SEMI hands out awards to UT-Austin’s Willson, IBM’s Meyerson

October 18, 2007 – At its annual award banquet, SEMI has named winners of two awards: one for achievements in the North American industry, and the other for a lifetime of technical innovation.

C. Grant Willson, Prof. at the U. of Texas/Austin’s College of Natural Sciences, is the recipient of the 2007 SEMI North America award, honoring his work as coinventor of the chemically activated resists starting at IBM in the late 1970s. He was “instrumental” in developing resists that relied on chemical amplification to increase sensitivity by a factor of 100 while maintaining required high resolutions, and offering very high contrast. (Editor’s Note: An article from C. Grant Willson, about step-and-flash imprint lithography for patterning interconnect dielectrics, appeared as the featured cover story in SST’s Sept. 2007 issue.)

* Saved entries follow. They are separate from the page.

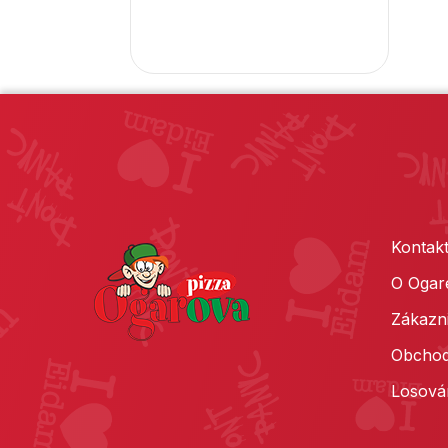
Kontakt
O Ogar
Zákazn
Obchod
Losová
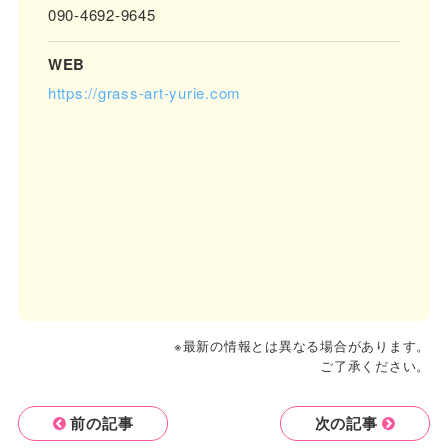
090-4692-9645
WEB
https://grass-art-yurie.com
※最新の情報とは異なる場合があります。
ご了承ください。
前の記事
次の記事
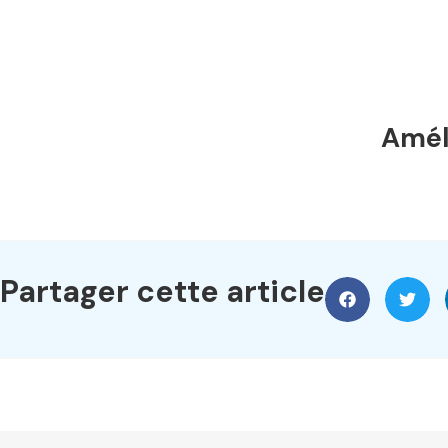
Améli
Partager cette article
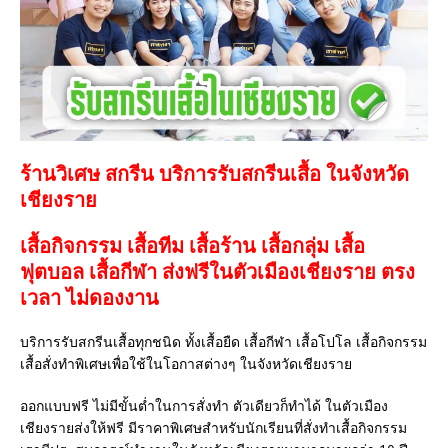
ร้านวิเศษ สกรีน บริการรับสกรีนเสื้อ ในจังหวัด
เชียงราย
เสื้อกิจกรรม เสื้อทีม เสื้อร้าน เสื้อกลุ่ม เสื้อ
ฟุตบอล
เสื้อกีฬา
ส่งฟรีในตัวเมืองเชียงราย ตรง
เวลา ไม่ดองงาน
บริการรับสกรีนเสื้อทุกชนิด ทั้งเสื้อยืด เสื้อกีฬา เสื้อโปโล เสื้อกิจกรรม
เสื้อสั่งทำพิเศษเพื่อใช้ในโอกาสต่างๆ ในจังหวัดเชียงราย
ออกแบบฟรี ไม่มีขั้นต่ำในการสั่งทำ ตัวเดียวก็ทำได้ ในตัวเมือง
เชียงรายส่งให้ฟรี มีราคาพิเศษสำหรับนักเรียนที่สั่งทำเสื้อกิจกรรม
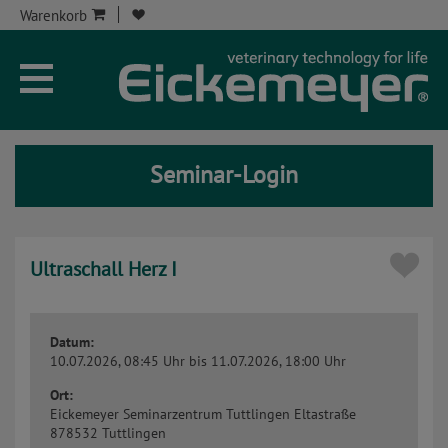
Warenkorb
Unternehmen
Aktuelles
Seminar-Login
Seminare
Service
Ultraschall Herz I
Onlineshop
Kontakt
Datum:
10.07.2026, 08:45 Uhr
bis 11.07.2026, 18:00 Uhr
Seminar-Kont
Ort:
Eickemeyer Seminarzentrum Tuttlingen
Eltastraße
8
78532 Tuttlingen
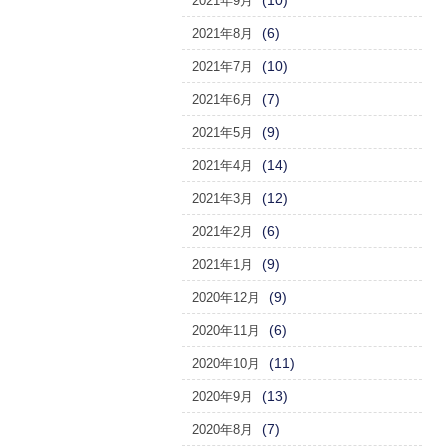
(10)
2021年9月
(6)
2021年8月
(10)
2021年7月
(7)
2021年6月
(9)
2021年5月
(14)
2021年4月
(12)
2021年3月
(6)
2021年2月
(9)
2021年1月
(9)
2020年12月
(6)
2020年11月
(11)
2020年10月
(13)
2020年9月
(7)
2020年8月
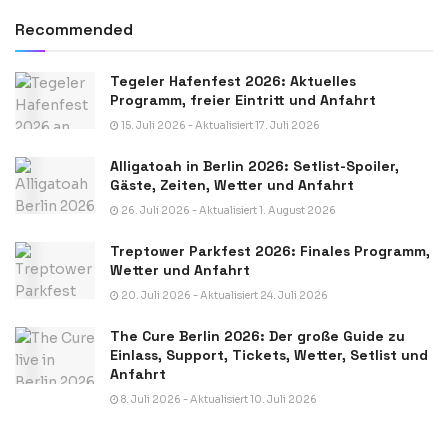
Recommended
Tegeler Hafenfest 2026: Aktuelles
Programm, freier Eintritt und Anfahrt
15. Juli 2026 - Aktualisiert 17. Juli 2026
Alligatoah in Berlin 2026: Setlist-Spoiler,
Gäste, Zeiten, Wetter und Anfahrt
26. Juli 2026 - Aktualisiert 1. August 2026
Treptower Parkfest 2026: Finales Programm,
Wetter und Anfahrt
20. Juli 2026 - Aktualisiert 24. Juli 2026
The Cure Berlin 2026: Der große Guide zu
Einlass, Support, Tickets, Wetter, Setlist und
Anfahrt
8. Juli 2026 - Aktualisiert 10. Juli 2026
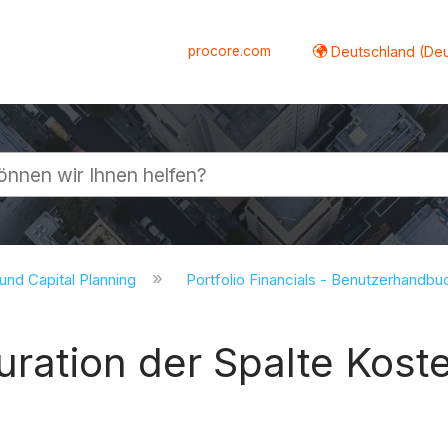
procore.com
Deutschland (De
lappen
 und Capital Planning
Portfolio Financials - Benutzerhandb
guration der Spalte Kost
e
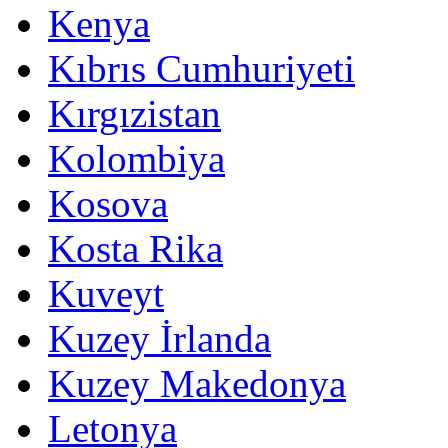
Kenya
Kıbrıs Cumhuriyeti
Kırgızistan
Kolombiya
Kosova
Kosta Rika
Kuveyt
Kuzey İrlanda
Kuzey Makedonya
Letonya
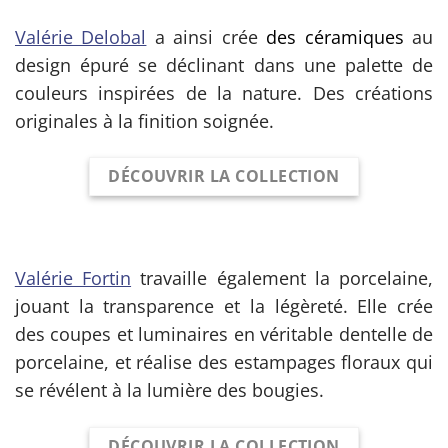
Valérie Delobal
a ainsi crée
des céramiques
au
design épuré se déclinant dans une palette de
couleurs inspirées de la nature. Des créations
originales à la finition soignée.
DÉCOUVRIR LA COLLECTION
Valérie Fortin
travaille également la porcelaine,
jouant la transparence et la légèreté. Elle crée
des coupes et luminaires en véritable dentelle de
porcelaine, et réalise des estampages floraux qui
se révélent à la lumière des bougies.
DÉCOUVRIR LA COLLECTION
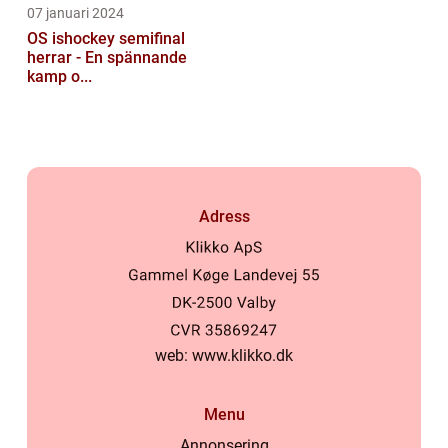
07 januari 2024
OS ishockey semifinal
herrar - En spännande
kamp o...
Adress
web:
www.klikko.dk
Menu
Annonsering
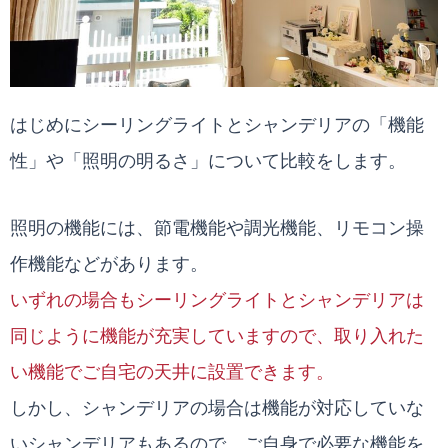
はじめにシーリングライトとシャンデリアの「機能
性」や「照明の明るさ」について比較をします。
照明の機能には、節電機能や調光機能、リモコン操
作機能などがあります。
いずれの場合もシーリングライトとシャンデリアは
同じように機能が充実していますので、取り入れた
い機能でご自宅の天井に設置できます。
しかし、シャンデリアの場合は機能が対応していな
いシャンデリアもあるので、ご自身で必要な機能を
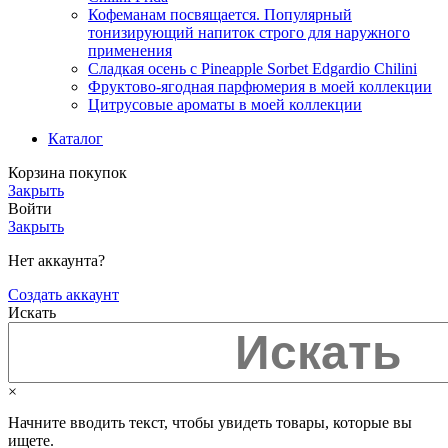
Кофеманам посвящается. Популярный
тонизирующий напиток строго для наружного
применения
Сладкая осень с Pineapple Sorbet Edgardio Chilini
Фруктово-ягодная парфюмерия в моей коллекции
​Цитрусовые ароматы в моей коллекции
Каталог
Корзина покупок
Закрыть
Войти
Закрыть
Нет аккаунта?
Создать аккаунт
Искать
×
Начните вводить текст, чтобы увидеть товары, которые вы
ищете.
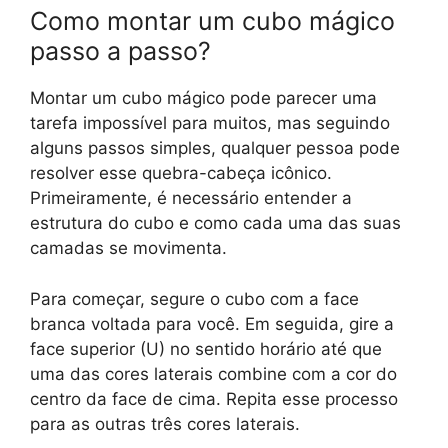
Como montar um cubo mágico
passo a passo?
Montar um cubo mágico pode parecer uma
tarefa impossível para muitos, mas seguindo
alguns passos simples, qualquer pessoa pode
resolver esse quebra-cabeça icônico.
Primeiramente, é necessário entender a
estrutura do cubo e como cada uma das suas
camadas se movimenta.
Para começar, segure o cubo com a face
branca voltada para você. Em seguida, gire a
face superior (U) no sentido horário até que
uma das cores laterais combine com a cor do
centro da face de cima. Repita esse processo
para as outras três cores laterais.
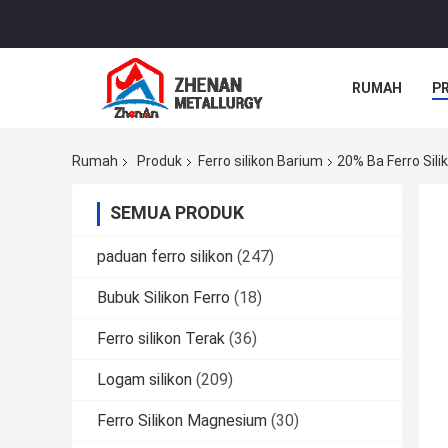
RUMAH
P
Rumah
Produk
Ferro silikon Barium
20% Ba Ferro Sil
SEMUA PRODUK
paduan ferro silikon
(247)
Bubuk Silikon Ferro
(18)
Ferro silikon Terak
(36)
Logam silikon
(209)
Ferro Silikon Magnesium
(30)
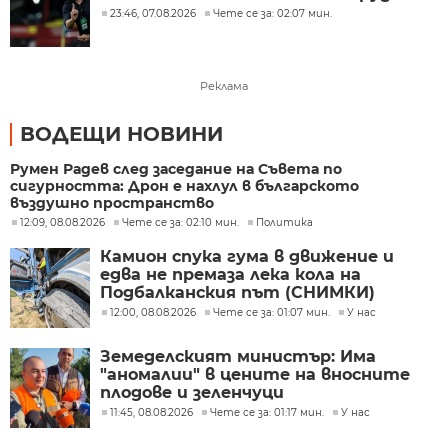
23:46, 07.08.2026
Чете се за: 02:07 мин.
Реклама
ВОДЕЩИ НОВИНИ
Румен Радев след заседание на Съвета по
сигурността: Дрон е нахлул в българското
въздушно пространство
12:09, 08.08.2026
Чете се за: 02:10 мин.
Политика
Камион спука гума в движение и
едва не премаза лека кола на
Подбалканския път (СНИМКИ)
12:00, 08.08.2026
Чете се за: 01:07 мин.
У нас
Земеделският министър: Има
"аномалии" в цените на вносните
плодове и зеленчуци
11:45, 08.08.2026
Чете се за: 01:17 мин.
У нас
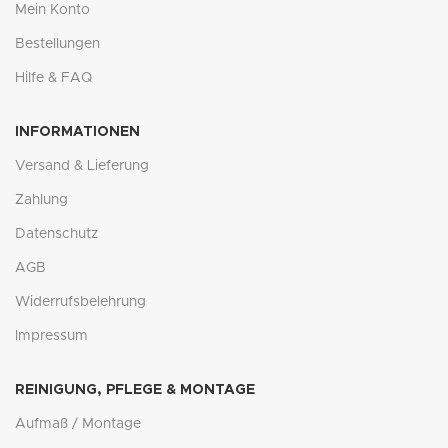
Mein Konto
Bestellungen
Hilfe & FAQ
INFORMATIONEN
Versand & Lieferung
Zahlung
Datenschutz
AGB
Widerrufsbelehrung
Impressum
REINIGUNG, PFLEGE & MONTAGE
Aufmaß / Montage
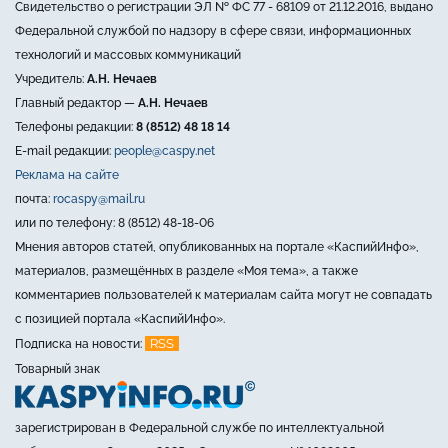
Свидетельство о регистрации ЭЛ № ФС 77 - 68109 от 21.12.2016, выдано
Федеральной службой по надзору в сфере связи, информационных
технологий и массовых коммуникаций
Учредитель:
А.Н. Нечаев
Главный редактор —
А.Н. Нечаев
Телефоны редакции:
8 (8512) 48 18 14
E-mail редакции:
people@caspy.net
Реклама на сайте
почта:
rocaspy@mail.ru
или по телефону: 8 (8512) 48-18-06
Мнения авторов статей, опубликованных на портале «КаспийИнфо»,
материалов, размещённых в разделе «Моя тема», а также
комментариев пользователей к материалам сайта могут не совпадать
с позицией портала «КаспийИнфо».
RSS
Подписка на новости:
Товарный знак
зарегистрирован в Федеральной службе по интеллектуальной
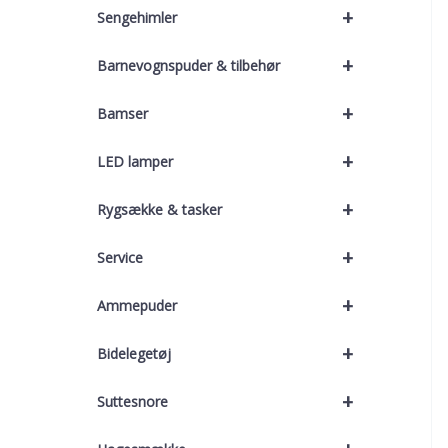
+
Sengehimler
+
Barnevognspuder & tilbehør
+
Bamser
+
LED lamper
+
Rygsække & tasker
+
Service
+
Ammepuder
+
Bidelegetøj
+
Suttesnore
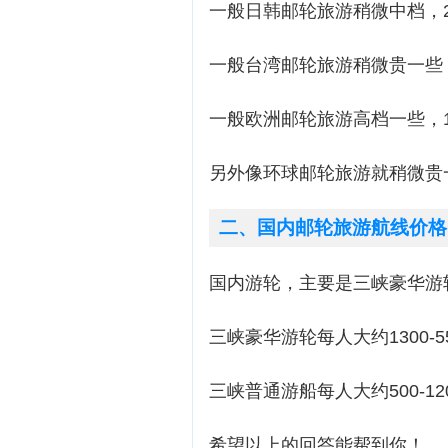
一般日韩邮轮旅游稍微中档，20
一般台湾邮轮旅游稍微贵一些，3
一般欧洲邮轮旅游高档一些，1
另外像环球邮轮旅游就稍微贵
二、国内邮轮旅游航线价格
国内游轮，主要是三峡豪华游
三峡豪华游轮每人大约1300-5
三峡普通游船每人大约500-12
希望以上的回答能帮到你！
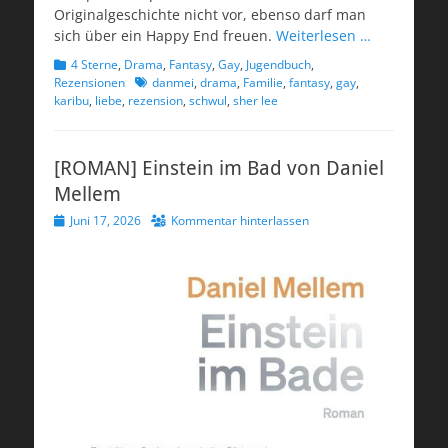
Originalgeschichte nicht vor, ebenso darf man
sich über ein Happy End freuen.
Weiterlesen …
Kategorien
4 Sterne
,
Drama
,
Fantasy
,
Gay
,
Jugendbuch
,
Schlagworte
Rezensionen
danmei
,
drama
,
Familie
,
fantasy
,
gay
,
karibu
,
liebe
,
rezension
,
schwul
,
sher lee
[ROMAN] Einstein im Bad von Daniel
Mellem
Veröffentlicht
Juni 17, 2026
Kommentar hinterlassen
am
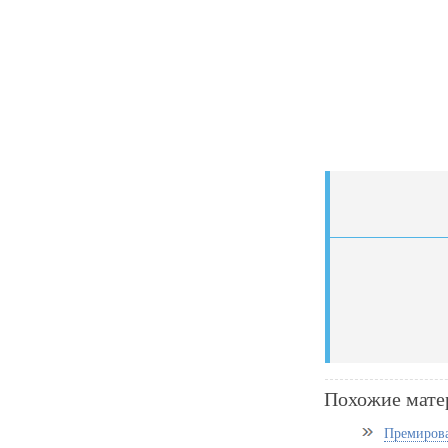
Похожие мате
Премирова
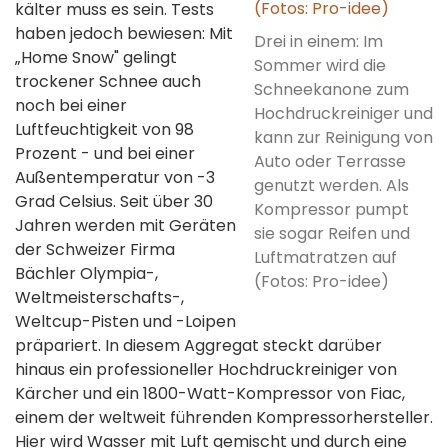
kälter muss es sein. Tests
haben jedoch bewiesen: Mit
Drei in einem: Im
„Home Snow" gelingt
Sommer wird die
trockener Schnee auch
Schneekanone zum
noch bei einer
Hochdruckreiniger und
Luftfeuchtigkeit von 98
kann zur Reinigung von
Prozent - und bei einer
Auto oder Terrasse
Außentemperatur von -3
genutzt werden. Als
Grad Celsius. Seit über 30
Kompressor pumpt
Jahren werden mit Geräten
sie sogar Reifen und
der Schweizer Firma
Luftmatratzen auf
Bächler Olympia-,
(Fotos: Pro-idee)
Weltmeisterschafts-,
Weltcup-Pisten und -Loipen
präpariert. In diesem Aggregat steckt darüber
hinaus ein professioneller Hochdruckreiniger von
Kärcher und ein 1800-Watt-Kompressor von Fiac,
einem der weltweit führenden Kompressorhersteller.
Hier wird Wasser mit Luft gemischt und durch eine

SEMI’s Lifetime Achievement Award, the group’s highest honor, goes to Bernie Meyerson who led IBM’s development of silicon, germanium, and other technologies in the 1980s, then other development organizations within IBM for communications and semiconductors. He was appointed as an IBM Fellow in 1992, became CTO of IBM’s Technology Group in 2001, became head of IBM’s Semiconductor Research and Development Center in 2003, and appointed VP of strategic alliances and CTO of IBM’s System and Technology Group in 2005.

(Editor’s Note: Meyerson was a keynote speaker at The ConFab in 2006, proclaiming that semiconductor industry needs to usher in a new era of “collaborative innovation” to push beyond the limits of classical scaling.)